On Sunday, Tang discussed his letter to Bezos with the Observer, a weekly published by the UK Guardian that began investigating the Hengyang Foxconn factory alongside CLW in 2018.
“I think Amazon should give me an explanation; tell me if I really deserve to be sent to jail? If not, Amazon should give me an apology, along with its partner, Foxconn, to assist me in appealing for redress, and provide compensation,” Tang told the newspaper.
The Observer believed Foxconn identified Tang as the whistleblower by reviewing security camera footage from the factory. Tang said that before he was arrested, “he saw a foreigner whom he believed to be one of the Amazon staff going through his desk drawer and checking the pockets of his uniform on his chair.”
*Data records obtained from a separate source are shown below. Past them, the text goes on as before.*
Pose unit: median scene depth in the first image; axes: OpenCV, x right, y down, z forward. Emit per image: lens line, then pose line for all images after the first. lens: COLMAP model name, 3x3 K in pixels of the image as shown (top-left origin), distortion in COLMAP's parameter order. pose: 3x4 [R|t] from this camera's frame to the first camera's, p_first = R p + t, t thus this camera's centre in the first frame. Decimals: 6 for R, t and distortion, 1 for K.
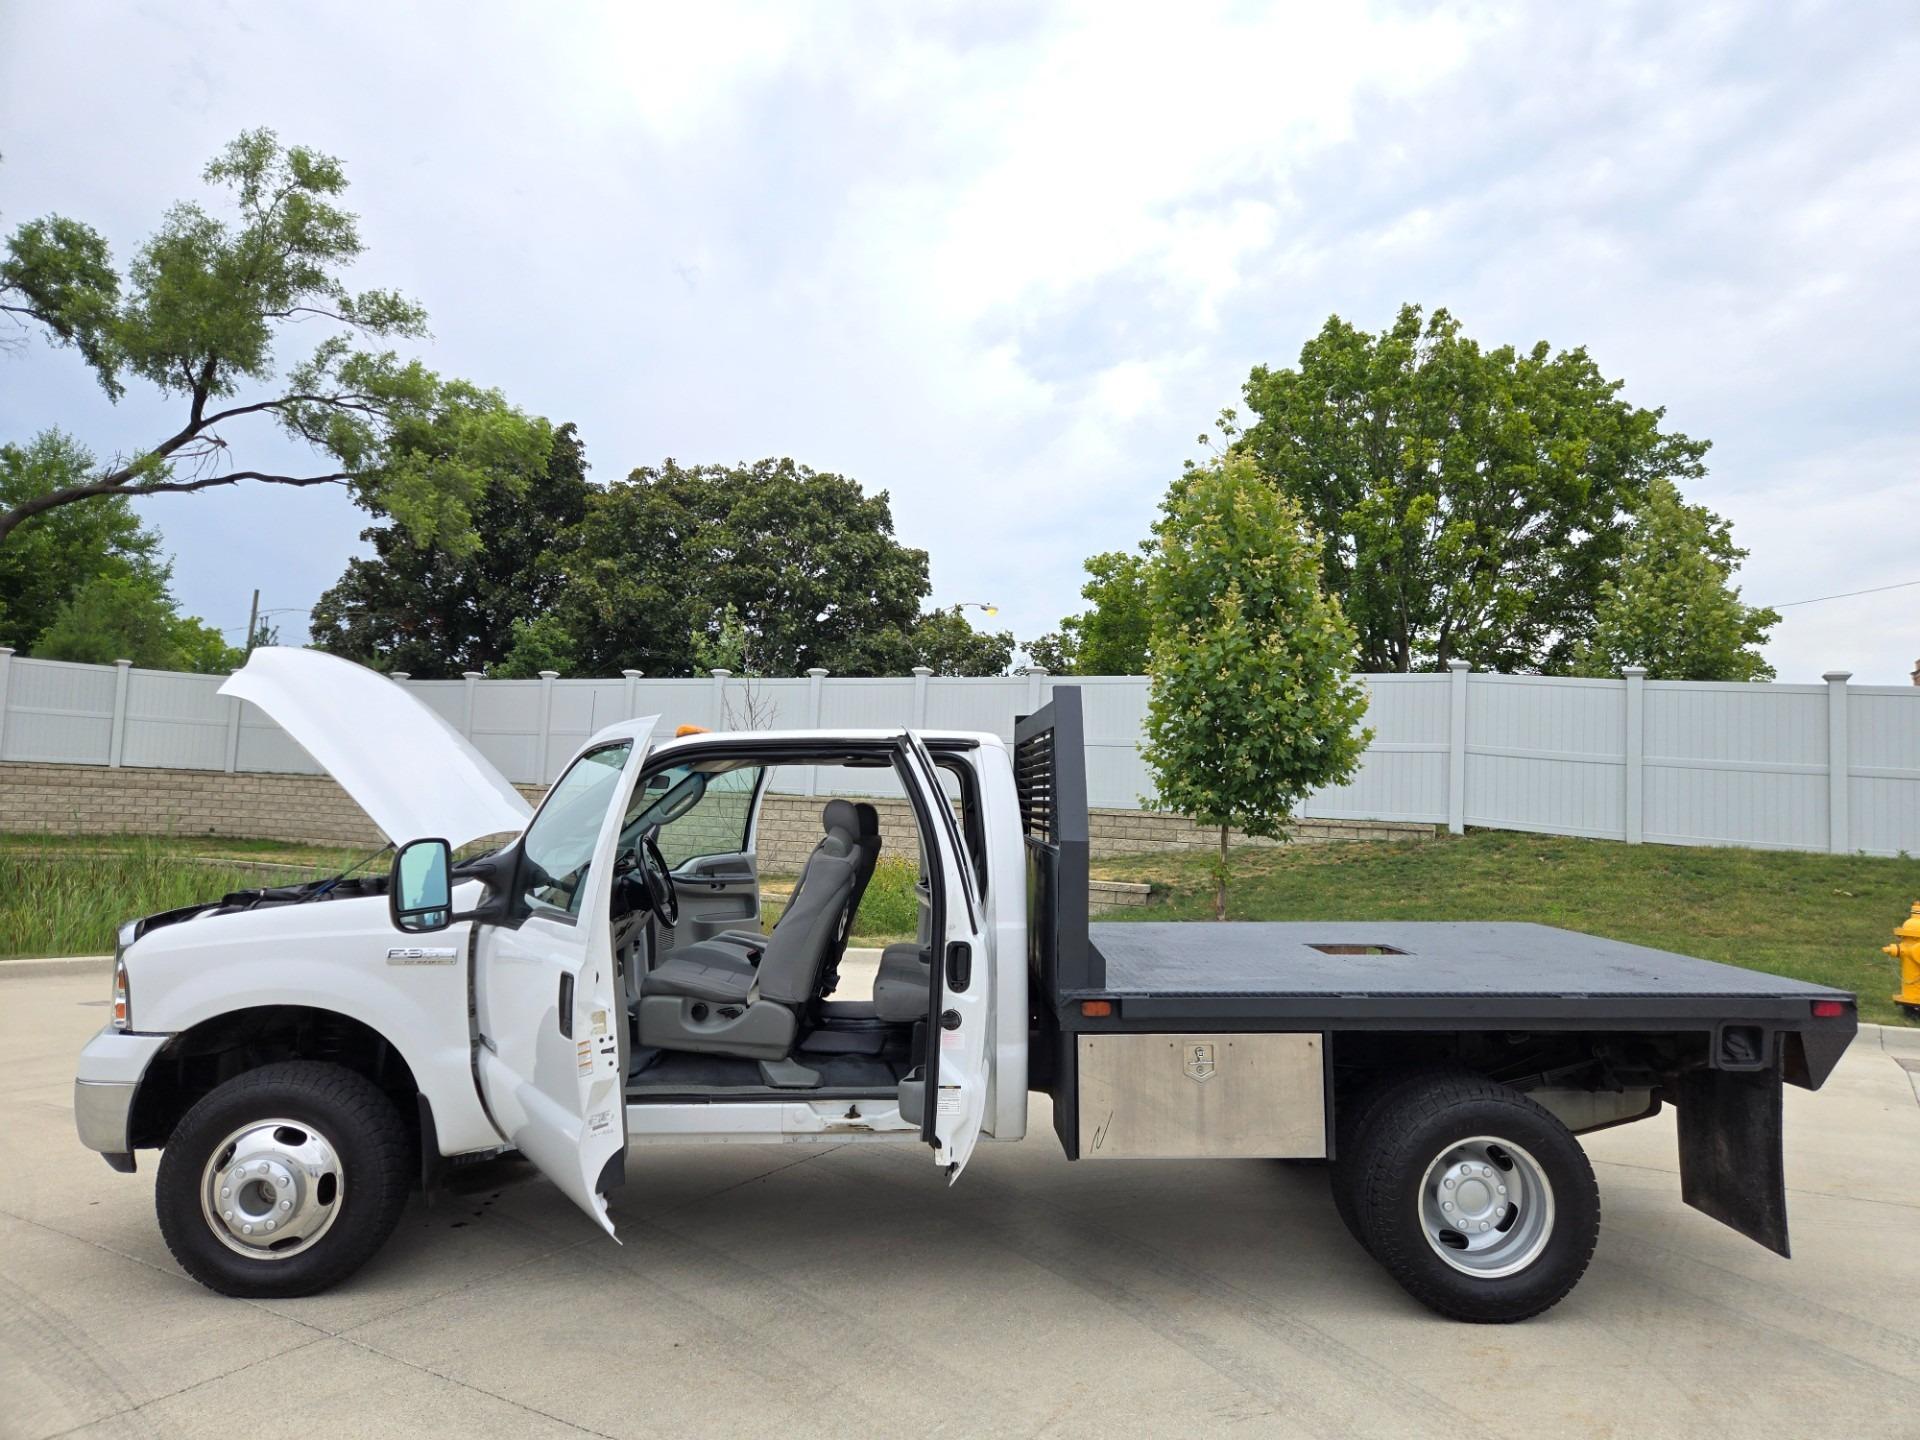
lens RADIAL K [[1253.3, 0, 975.3], [0, 1253.3, 692.2], [0, 0, 1]] dist [0.037614, -0.000177]
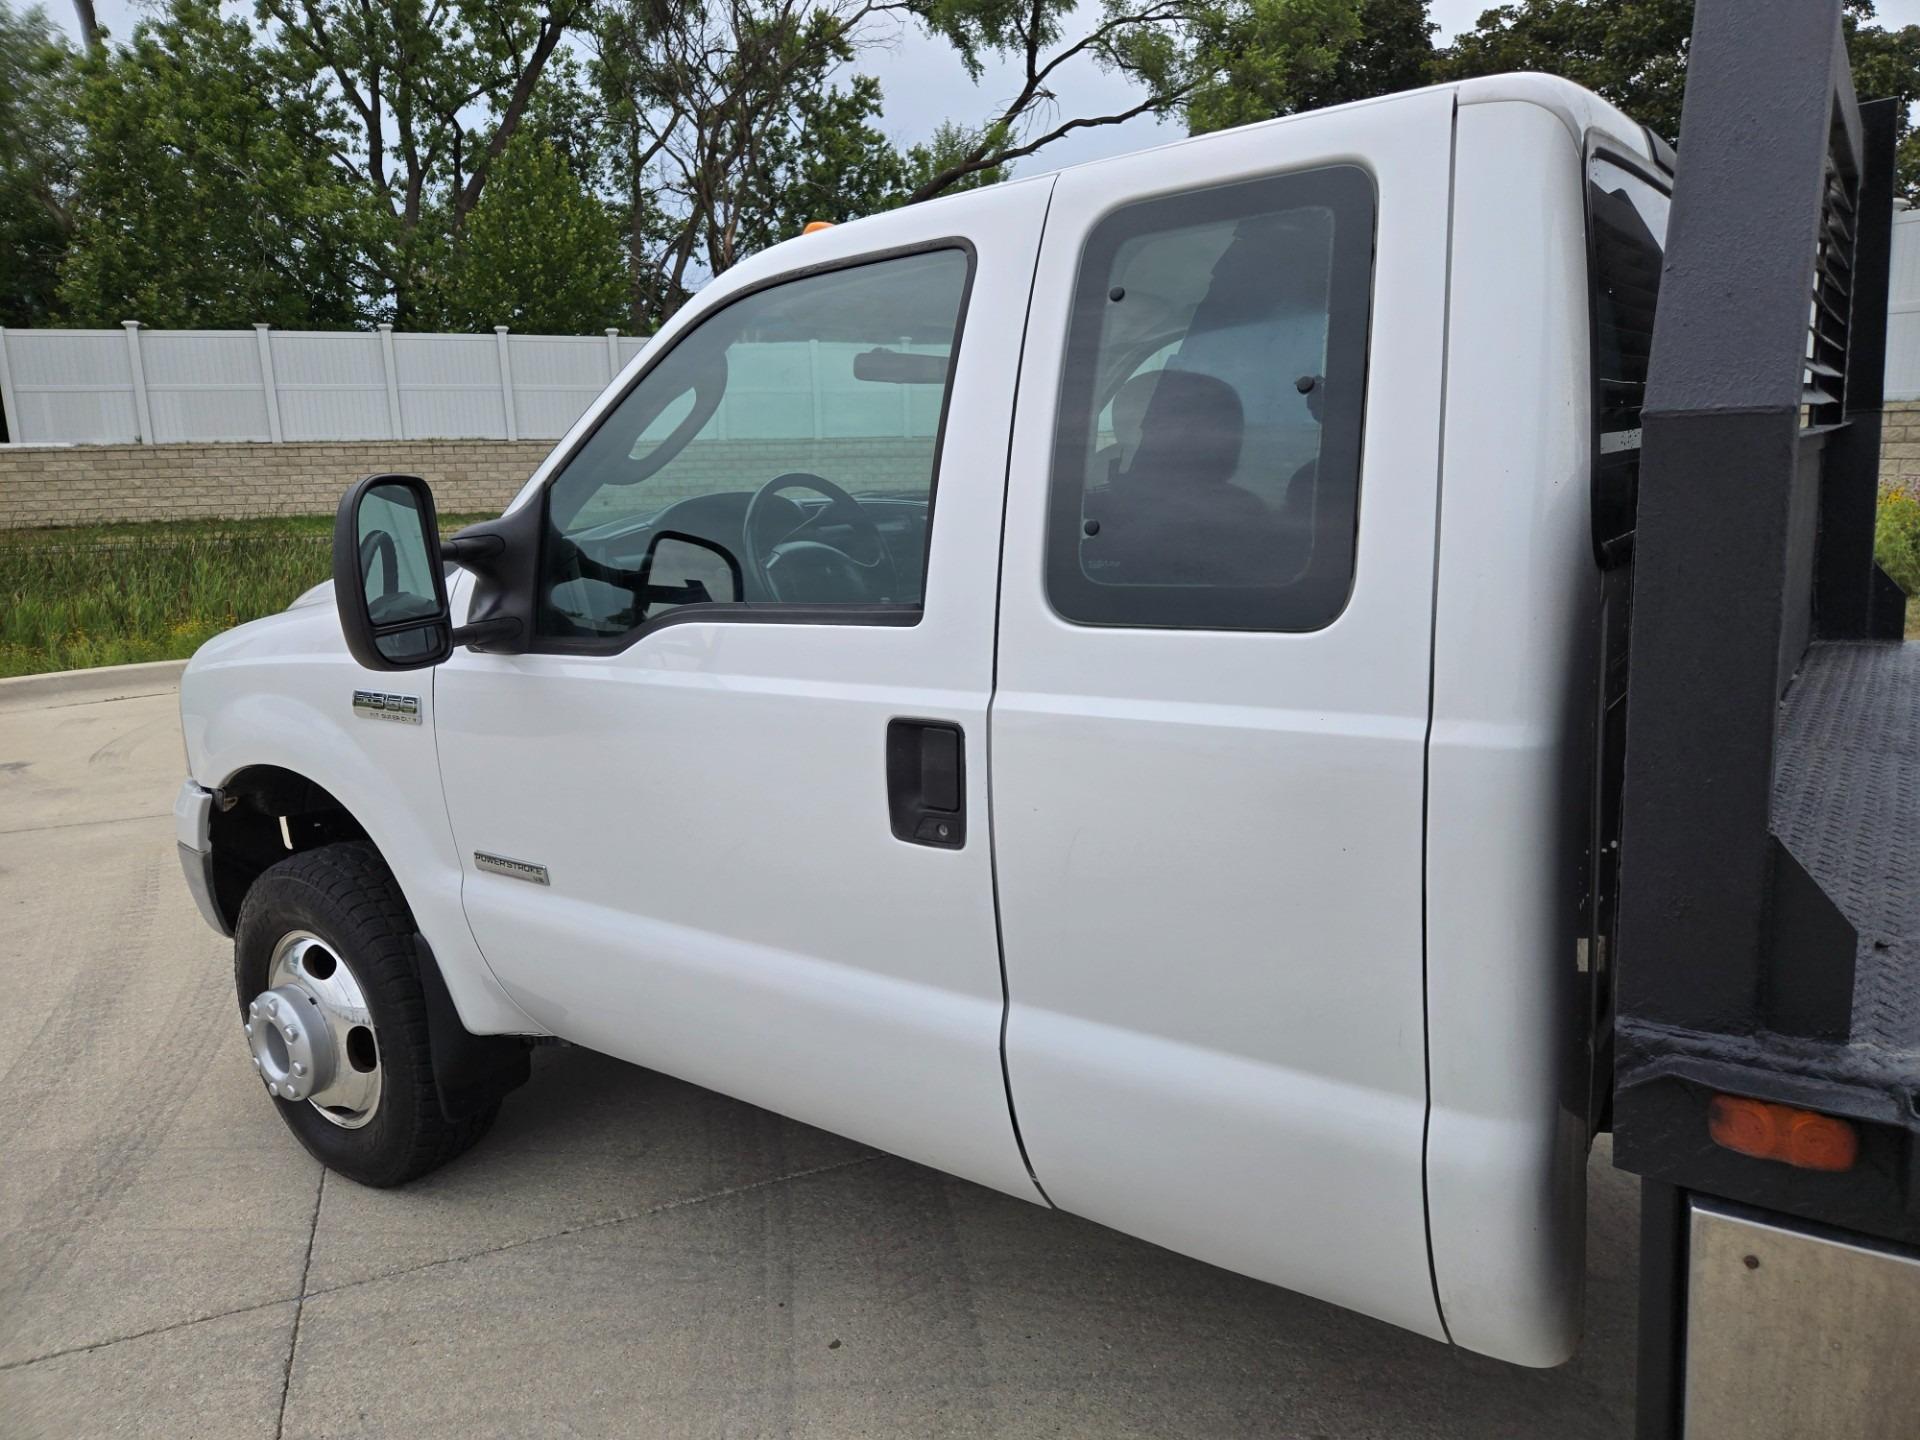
lens RADIAL K [[1277.9, 0, 978.6], [0, 1277.9, 693.5], [0, 0, 1]] dist [0.069852, -0.059931]
pose [[0.785616, 0.058315, -0.615961, 0.017084], [0.112879, 0.965331, 0.235360, 0.013996], [0.608331, -0.254431, 0.751797, 0.104015]]
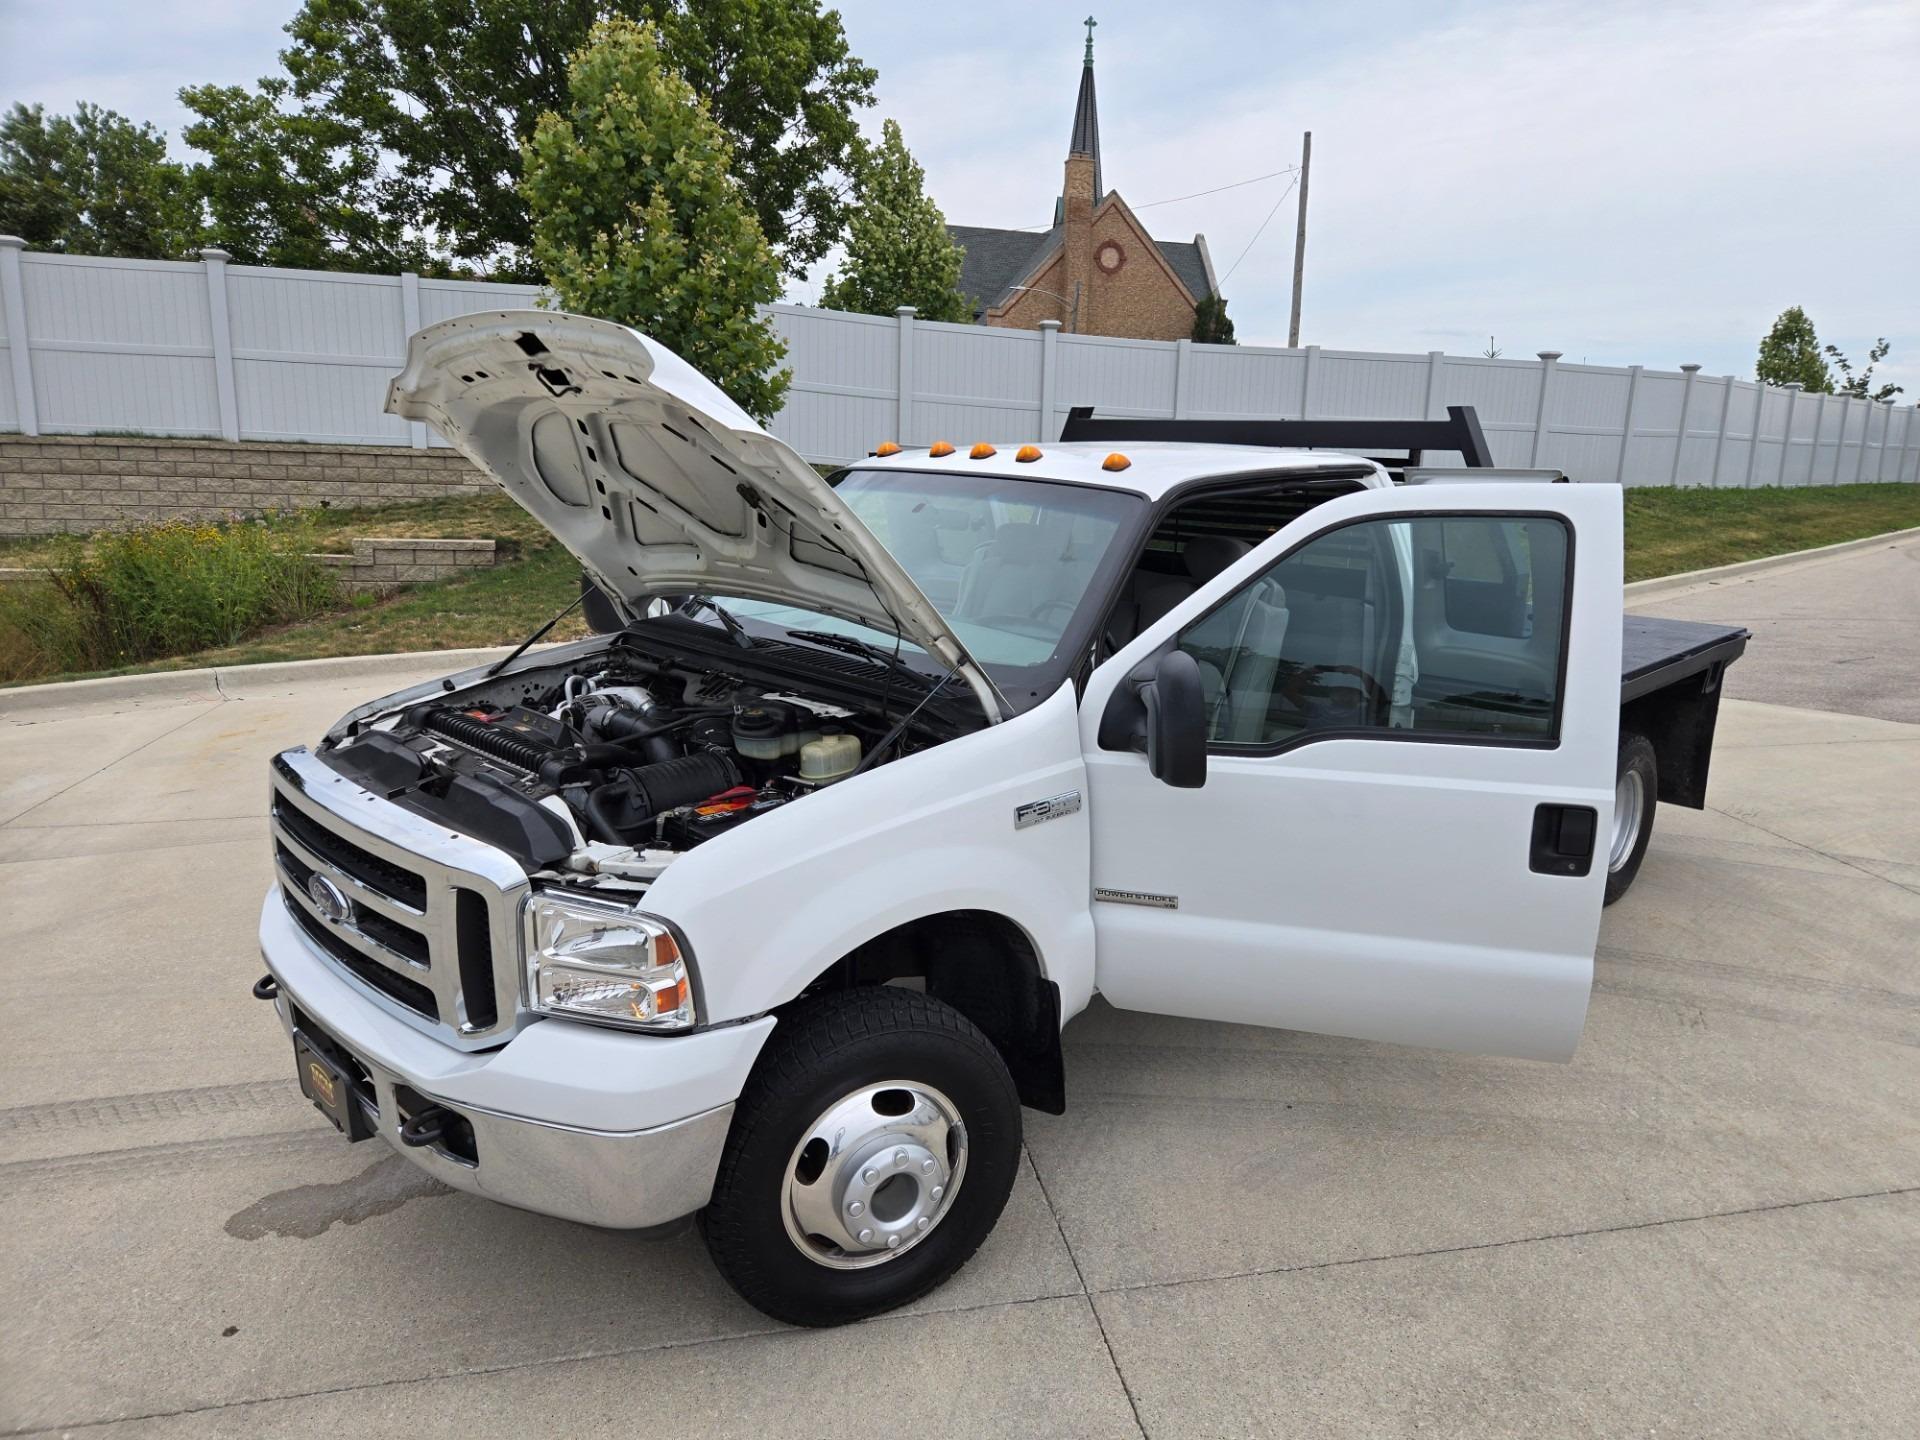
lens RADIAL K [[1277.9, 0, 978.6], [0, 1277.9, 693.5], [0, 0, 1]] dist [0.069852, -0.059931]
pose [[0.741691, -0.145262, 0.654823, -0.132339], [-0.057548, 0.958886, 0.277895, -0.007641], [-0.668269, -0.243797, 0.702837, 0.075919]]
The Observer followed up with Amazon on Tang’s letter. An Amazon spokesperson refused to answer specific questions about the case but insisted the company does not “tolerate violations of our supply chain standards.”
“We regularly assess suppliers, using independent auditors as appropriate, to monitor continued compliance and improvement,” the spokesperson said. “If we find violations, we take appropriate steps, including requesting immediate corrective action.”
CLW director Li Qiang told the Observer he also wrote to Bezos urging him to help Tang but received no response from either Bezos or Amazon.
“CLW believes that Amazon has the responsibility to call for China to free this innocent volunteer, who provided the evidence of labor violations in an Amazon supplier factory and thank him for helping improving workers’ conditions. All he did was report violations of workers’ rights in an Amazon supplier factory. He did not commit any illegal acts,” Li argued.
“It is unacceptable and unfair that Tang Mingfang is serving jail time for trying to help Amazon improve the labor conditions in its supplier factory,” he declared.